→ **WHAT TO WORK ON**: Set down, word for word, the passage of the Cape Tribulation trip account that opens with the words "A fair percentage" and closes with "else on earth.".

→ **EXCERPT PROVIDED**:

------------------------

Cape Tribulation is stunning! It takes its name from when the then Lieutenant Cook (Later Captain) was travelling down the East coast on the Endeavour when the ship got stuck on a sand bank. He sent boats off to the south and the north to find a suitable place to dock but as he sat there looking over the beach he wrote in his diary that 'this is where the trials and tribulations began' and so the place was named.Cape Trib must be fairly unique, if you stand with one foot on the sand and one foot on the path you are simultaneously standing in two World Heratage Listed national parks. The Daintree National Park and the Great Barrier Reef National Park. We walked along the rainforest boardwalks to a couple of the lookouts and it really is a tropical wilderness, empty for the most part except for the trees and the sand and the water. This is a very touristy place to visit so I don't want to give you the impression that we had the place to ourselves but there is a lot of space and we all walked off in couples or groups and we looked very small down on the beach or next to the rainforest. It's certainly not somewhere you'll find sunbathers on the beach it's too hot and there's a fair chance you'll get eaten.
Our guide had put out some drinks for us when we got back to the picnic area and again it was nice to sit and chat for a while after all the sitting cooped up on the bus.Our last stop on the way back was at Mosman Gorge. Again this was stunning. Another boardwalk through the rainforest led down to a rocky gorge which was a safe place to have a paddle although our guide didn't encourage it due to the unpredictable rips and currents down there. I dipped my feet in and it was ice cold which was fantastic as it must have been a 35 degree day.
As we made our way back through the Daintree and back on the vehicle ferry Matt talked a bit about what was being done to preserve the rainforest and why it was important to preserve it. The Daintree is 135 million years old and it's the oldest and one of the most significant rainforests in the world. It gained its world heritage listing in 1988 meeting all 20 of the criteria laid down which is apparently very rare. Most sites get 18 or 19.
A fair percentage of all Australia's reptiles, birds and plants call the Daintree home even though it covers just .2% of the Australian landmass. According to the Daintree web site there are 13 species of bird that are found no where else on earth.
The Oz tours trip is ECO certified which means they have had to demonstrate they are aware of their effect on the environment and put measures in place to minimise it.The cost was $120AUD or about 50 GBP and we were dropped back at our resort about 5.30pm This included snacks, drinks and lunch. Great value for a full and entertaining day.
One to see should you get the chance.

------------------------

→ **DATA EXTRACTS**:
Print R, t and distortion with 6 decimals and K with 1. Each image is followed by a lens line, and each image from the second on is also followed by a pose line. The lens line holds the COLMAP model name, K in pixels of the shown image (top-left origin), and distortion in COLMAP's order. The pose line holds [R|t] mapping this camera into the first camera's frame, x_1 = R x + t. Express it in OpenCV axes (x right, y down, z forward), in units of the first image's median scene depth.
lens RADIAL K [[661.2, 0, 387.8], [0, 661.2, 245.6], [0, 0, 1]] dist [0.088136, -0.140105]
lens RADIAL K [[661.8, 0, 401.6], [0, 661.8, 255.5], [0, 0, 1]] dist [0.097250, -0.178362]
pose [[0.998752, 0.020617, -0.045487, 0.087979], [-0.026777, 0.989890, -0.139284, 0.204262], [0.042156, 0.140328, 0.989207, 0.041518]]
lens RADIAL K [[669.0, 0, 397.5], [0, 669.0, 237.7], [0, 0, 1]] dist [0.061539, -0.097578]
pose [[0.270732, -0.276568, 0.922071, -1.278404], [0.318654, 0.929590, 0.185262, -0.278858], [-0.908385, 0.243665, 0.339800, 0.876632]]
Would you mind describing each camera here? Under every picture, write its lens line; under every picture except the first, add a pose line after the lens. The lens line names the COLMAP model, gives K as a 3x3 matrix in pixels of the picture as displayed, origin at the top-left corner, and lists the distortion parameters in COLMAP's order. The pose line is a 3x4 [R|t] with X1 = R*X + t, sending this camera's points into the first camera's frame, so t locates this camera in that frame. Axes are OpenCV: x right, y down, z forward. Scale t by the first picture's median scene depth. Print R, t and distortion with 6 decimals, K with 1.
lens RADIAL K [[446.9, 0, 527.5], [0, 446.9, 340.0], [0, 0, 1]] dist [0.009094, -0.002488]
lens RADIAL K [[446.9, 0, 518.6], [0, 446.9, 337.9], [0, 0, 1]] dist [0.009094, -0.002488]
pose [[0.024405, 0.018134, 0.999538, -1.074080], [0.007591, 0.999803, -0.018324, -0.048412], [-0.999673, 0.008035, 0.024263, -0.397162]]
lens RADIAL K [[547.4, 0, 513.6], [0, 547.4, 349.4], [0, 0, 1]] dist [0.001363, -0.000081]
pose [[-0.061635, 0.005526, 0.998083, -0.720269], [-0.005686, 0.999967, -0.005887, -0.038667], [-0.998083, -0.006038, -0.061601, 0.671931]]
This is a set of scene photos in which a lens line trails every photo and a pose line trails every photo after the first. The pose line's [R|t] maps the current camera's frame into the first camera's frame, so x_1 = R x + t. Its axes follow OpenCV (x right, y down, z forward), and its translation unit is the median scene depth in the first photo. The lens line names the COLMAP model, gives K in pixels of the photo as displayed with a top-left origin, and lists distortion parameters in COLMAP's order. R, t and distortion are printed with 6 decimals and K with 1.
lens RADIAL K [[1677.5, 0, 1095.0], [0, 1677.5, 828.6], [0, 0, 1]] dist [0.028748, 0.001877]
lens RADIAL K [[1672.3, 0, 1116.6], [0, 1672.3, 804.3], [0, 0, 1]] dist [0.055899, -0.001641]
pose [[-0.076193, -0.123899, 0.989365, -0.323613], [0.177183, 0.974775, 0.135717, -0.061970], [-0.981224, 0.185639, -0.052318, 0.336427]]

------------------------

→ **RESULT BELOW**:
A fair percentage of all Australia's reptiles, birds and plants call the Daintree home even though it covers just .2% of the Australian landmass. According to the Daintree web site there are 13 species of bird that are found no where else on earth.